From May 20 to June 21, 2010, the Pyla-Koutsopetria Archaeological Project (PKAP) conducted a study and field season in the coastal zone of Pyla Village on the south coast of Cyprus.
An international team of scholars under the direction of R. Scott Moore (IUP Department of History) has worked in this area since 2003 documenting a sprawling Archaic to Late Roman settlement at the site. This year, the PKAP team took low-altitude helikite photographs of the entire site, sampled the subsurface remains using ground-penetrating radar, and conducted several experiments to calibrate the results of earlier fieldwork.
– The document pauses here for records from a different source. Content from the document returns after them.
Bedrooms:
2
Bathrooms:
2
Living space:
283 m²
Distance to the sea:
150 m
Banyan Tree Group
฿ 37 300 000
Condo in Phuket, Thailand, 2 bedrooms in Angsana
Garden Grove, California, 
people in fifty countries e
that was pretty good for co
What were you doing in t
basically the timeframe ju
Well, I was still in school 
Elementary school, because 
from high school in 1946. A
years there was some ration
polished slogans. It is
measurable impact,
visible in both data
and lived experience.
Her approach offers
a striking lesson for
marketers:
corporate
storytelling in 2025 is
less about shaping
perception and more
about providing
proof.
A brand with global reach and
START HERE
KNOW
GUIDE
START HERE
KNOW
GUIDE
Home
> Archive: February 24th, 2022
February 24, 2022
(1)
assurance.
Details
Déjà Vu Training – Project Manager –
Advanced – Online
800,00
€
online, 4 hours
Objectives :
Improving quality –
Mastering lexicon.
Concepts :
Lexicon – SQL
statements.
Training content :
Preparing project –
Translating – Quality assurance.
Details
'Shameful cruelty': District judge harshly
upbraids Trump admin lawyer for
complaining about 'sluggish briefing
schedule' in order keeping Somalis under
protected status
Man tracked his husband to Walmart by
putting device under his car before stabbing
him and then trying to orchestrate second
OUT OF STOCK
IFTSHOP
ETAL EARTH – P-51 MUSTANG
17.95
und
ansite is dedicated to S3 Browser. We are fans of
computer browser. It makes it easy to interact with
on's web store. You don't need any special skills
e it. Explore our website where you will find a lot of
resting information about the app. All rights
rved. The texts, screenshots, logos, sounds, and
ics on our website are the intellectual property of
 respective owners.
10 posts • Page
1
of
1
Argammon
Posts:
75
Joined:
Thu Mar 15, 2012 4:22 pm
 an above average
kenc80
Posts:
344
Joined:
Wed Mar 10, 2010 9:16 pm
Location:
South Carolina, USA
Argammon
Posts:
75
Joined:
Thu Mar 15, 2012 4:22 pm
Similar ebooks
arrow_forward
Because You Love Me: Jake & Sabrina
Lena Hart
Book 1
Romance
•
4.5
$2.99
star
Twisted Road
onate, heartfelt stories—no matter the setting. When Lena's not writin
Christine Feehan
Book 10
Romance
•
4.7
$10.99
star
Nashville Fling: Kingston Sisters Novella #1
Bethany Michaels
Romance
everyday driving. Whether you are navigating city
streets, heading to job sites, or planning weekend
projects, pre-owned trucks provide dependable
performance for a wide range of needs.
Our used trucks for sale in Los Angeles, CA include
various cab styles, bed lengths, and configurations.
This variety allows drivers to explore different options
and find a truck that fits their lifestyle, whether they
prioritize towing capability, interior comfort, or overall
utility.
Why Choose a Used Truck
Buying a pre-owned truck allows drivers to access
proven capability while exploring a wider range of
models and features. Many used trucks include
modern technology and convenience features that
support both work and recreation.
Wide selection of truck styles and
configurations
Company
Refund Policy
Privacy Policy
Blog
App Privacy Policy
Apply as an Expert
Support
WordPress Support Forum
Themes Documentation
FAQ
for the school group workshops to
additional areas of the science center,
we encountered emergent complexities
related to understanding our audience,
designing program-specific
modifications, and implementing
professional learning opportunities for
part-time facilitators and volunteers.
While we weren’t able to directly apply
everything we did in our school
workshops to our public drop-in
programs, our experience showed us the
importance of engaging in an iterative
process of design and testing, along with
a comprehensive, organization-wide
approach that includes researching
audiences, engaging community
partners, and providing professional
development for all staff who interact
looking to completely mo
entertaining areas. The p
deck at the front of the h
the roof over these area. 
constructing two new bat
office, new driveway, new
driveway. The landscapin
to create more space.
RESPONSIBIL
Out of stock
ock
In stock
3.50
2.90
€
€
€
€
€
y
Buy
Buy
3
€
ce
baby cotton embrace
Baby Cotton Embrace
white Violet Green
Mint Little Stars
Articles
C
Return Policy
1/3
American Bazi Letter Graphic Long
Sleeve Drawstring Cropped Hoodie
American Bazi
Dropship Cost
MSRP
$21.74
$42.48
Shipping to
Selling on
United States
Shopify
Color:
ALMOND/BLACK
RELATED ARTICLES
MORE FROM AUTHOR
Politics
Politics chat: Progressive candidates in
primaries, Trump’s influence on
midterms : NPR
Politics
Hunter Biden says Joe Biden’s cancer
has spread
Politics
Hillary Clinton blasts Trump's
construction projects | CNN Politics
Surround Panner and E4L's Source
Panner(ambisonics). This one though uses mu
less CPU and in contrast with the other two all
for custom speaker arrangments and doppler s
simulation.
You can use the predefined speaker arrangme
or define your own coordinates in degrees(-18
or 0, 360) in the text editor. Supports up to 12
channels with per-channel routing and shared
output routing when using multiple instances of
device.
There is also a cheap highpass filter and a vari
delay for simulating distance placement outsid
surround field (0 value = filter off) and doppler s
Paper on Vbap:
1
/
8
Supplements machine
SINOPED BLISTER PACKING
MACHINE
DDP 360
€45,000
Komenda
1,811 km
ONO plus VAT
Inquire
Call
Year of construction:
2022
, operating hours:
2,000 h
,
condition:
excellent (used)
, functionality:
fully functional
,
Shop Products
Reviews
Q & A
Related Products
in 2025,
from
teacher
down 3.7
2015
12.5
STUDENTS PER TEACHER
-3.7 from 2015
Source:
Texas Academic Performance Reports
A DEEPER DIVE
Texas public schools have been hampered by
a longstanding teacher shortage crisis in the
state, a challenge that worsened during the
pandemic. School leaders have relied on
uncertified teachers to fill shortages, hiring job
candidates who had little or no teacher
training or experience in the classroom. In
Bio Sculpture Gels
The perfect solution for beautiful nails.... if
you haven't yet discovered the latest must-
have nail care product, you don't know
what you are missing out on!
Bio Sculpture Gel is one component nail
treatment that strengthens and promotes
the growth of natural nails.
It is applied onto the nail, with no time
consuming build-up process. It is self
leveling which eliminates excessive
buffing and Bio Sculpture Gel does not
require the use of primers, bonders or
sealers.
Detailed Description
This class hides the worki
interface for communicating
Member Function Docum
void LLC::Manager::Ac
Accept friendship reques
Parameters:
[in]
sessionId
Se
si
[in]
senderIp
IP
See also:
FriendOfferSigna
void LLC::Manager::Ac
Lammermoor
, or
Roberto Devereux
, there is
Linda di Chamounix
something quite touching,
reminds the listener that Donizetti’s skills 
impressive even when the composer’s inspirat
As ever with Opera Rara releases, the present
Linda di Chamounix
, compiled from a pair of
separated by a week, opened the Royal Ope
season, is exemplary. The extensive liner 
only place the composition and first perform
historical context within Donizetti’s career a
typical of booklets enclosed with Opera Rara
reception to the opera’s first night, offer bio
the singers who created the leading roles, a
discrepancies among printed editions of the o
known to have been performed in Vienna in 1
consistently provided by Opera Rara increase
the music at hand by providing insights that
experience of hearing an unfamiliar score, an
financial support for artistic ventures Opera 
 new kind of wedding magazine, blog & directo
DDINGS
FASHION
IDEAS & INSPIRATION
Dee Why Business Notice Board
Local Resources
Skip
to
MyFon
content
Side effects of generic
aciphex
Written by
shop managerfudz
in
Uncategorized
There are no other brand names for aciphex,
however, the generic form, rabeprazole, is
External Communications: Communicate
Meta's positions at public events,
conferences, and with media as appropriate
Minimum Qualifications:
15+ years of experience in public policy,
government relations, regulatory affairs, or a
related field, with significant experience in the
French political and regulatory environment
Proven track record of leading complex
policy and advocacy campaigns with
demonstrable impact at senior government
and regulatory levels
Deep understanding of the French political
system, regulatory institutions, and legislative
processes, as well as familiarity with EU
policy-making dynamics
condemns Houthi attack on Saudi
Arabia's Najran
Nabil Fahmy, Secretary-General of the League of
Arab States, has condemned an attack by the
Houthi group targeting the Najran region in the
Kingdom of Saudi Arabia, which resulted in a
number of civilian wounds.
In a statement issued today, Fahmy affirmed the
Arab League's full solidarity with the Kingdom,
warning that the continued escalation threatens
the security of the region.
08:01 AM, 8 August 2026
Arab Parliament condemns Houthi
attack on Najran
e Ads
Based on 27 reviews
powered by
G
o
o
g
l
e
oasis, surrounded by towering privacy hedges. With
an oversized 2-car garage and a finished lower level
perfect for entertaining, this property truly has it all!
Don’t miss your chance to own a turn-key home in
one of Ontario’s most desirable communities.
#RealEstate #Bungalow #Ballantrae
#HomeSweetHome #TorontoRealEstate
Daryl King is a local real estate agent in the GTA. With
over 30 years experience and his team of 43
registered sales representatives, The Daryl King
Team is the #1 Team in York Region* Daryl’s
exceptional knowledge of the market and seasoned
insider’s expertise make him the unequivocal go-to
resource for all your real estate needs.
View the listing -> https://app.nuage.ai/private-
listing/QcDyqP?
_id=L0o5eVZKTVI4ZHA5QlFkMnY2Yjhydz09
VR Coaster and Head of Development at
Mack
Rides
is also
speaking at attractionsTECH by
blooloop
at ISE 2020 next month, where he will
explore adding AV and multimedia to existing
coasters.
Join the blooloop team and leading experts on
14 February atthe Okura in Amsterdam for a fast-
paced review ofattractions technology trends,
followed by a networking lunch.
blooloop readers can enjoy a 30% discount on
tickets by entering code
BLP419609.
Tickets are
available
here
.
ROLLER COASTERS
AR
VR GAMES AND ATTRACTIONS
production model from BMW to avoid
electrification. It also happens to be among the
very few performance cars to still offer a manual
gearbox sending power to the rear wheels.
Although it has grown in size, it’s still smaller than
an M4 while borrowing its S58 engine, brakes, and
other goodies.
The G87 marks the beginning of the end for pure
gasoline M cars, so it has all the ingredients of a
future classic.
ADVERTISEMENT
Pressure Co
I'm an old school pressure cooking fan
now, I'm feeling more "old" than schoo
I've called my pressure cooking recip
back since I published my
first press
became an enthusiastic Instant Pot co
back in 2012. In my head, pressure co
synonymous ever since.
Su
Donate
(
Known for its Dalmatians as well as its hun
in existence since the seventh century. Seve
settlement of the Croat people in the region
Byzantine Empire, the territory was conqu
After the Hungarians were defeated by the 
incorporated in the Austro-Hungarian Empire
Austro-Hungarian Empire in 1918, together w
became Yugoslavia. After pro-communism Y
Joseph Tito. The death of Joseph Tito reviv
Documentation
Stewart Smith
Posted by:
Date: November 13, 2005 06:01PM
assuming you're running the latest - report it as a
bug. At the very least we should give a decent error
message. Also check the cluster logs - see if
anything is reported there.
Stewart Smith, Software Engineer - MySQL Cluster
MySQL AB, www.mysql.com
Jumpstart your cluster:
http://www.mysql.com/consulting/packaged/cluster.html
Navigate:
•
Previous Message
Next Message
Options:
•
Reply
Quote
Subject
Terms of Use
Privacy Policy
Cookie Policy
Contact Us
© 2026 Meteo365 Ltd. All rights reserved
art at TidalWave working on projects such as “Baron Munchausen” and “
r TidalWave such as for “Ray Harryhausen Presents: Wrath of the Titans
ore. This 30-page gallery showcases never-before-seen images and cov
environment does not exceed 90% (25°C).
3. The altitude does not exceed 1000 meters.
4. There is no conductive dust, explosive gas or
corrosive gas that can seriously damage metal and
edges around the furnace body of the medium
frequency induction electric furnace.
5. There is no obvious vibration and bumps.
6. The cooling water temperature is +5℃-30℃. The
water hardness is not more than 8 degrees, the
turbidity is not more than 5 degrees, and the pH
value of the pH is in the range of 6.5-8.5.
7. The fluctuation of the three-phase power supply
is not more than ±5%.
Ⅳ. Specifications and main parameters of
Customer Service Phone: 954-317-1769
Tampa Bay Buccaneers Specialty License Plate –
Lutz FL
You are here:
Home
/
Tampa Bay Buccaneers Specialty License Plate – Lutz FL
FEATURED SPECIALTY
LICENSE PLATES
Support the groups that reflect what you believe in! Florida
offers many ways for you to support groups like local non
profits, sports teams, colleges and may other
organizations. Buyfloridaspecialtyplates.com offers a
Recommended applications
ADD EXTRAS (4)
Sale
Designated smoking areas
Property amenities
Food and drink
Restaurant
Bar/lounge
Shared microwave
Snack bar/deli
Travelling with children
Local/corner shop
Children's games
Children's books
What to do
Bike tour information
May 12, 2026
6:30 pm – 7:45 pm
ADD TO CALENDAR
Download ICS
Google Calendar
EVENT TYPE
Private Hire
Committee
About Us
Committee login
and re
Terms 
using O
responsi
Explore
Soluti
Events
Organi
This work will allow the PKAP team to correlate more accurately the relationship between material on the surface of the ground and material still safely buried.
Another part of the PKAP team worked in the Larnaka District Archaeological Museum to document the nearly 13,000 finds collected since 2003. The ceramic, architectural, and stone artifacts have revealed a vibrant community that existed through most of antiquity, with trading ties spanning the Mediterranean basin.
The study of these finds has revealed that a site on the coastal height of Vigla was a fortified settlement from Archaic to Hellenistic times, complete with a fortification wall and a significant quantity of domestic ceramics. This is an unusual type of settlement on Cyprus, and may have served as the base for a garrison protecting the eastern flank of Kition and the Larnaka bay. In Late Roman and Early Byzantine times, the town of Koutsopetria stretched across the coastal plain below Vigla. This settlement appears to have been a bustling, cosmopolitan market town during at the end of antiquity, and may have met its demise after a series of earthquakes. The ceramic evidence demonstrates economic and cultural ties to Asia Minor, North Africa, Egypt, and Aegean.
Preparations for publication are now under way.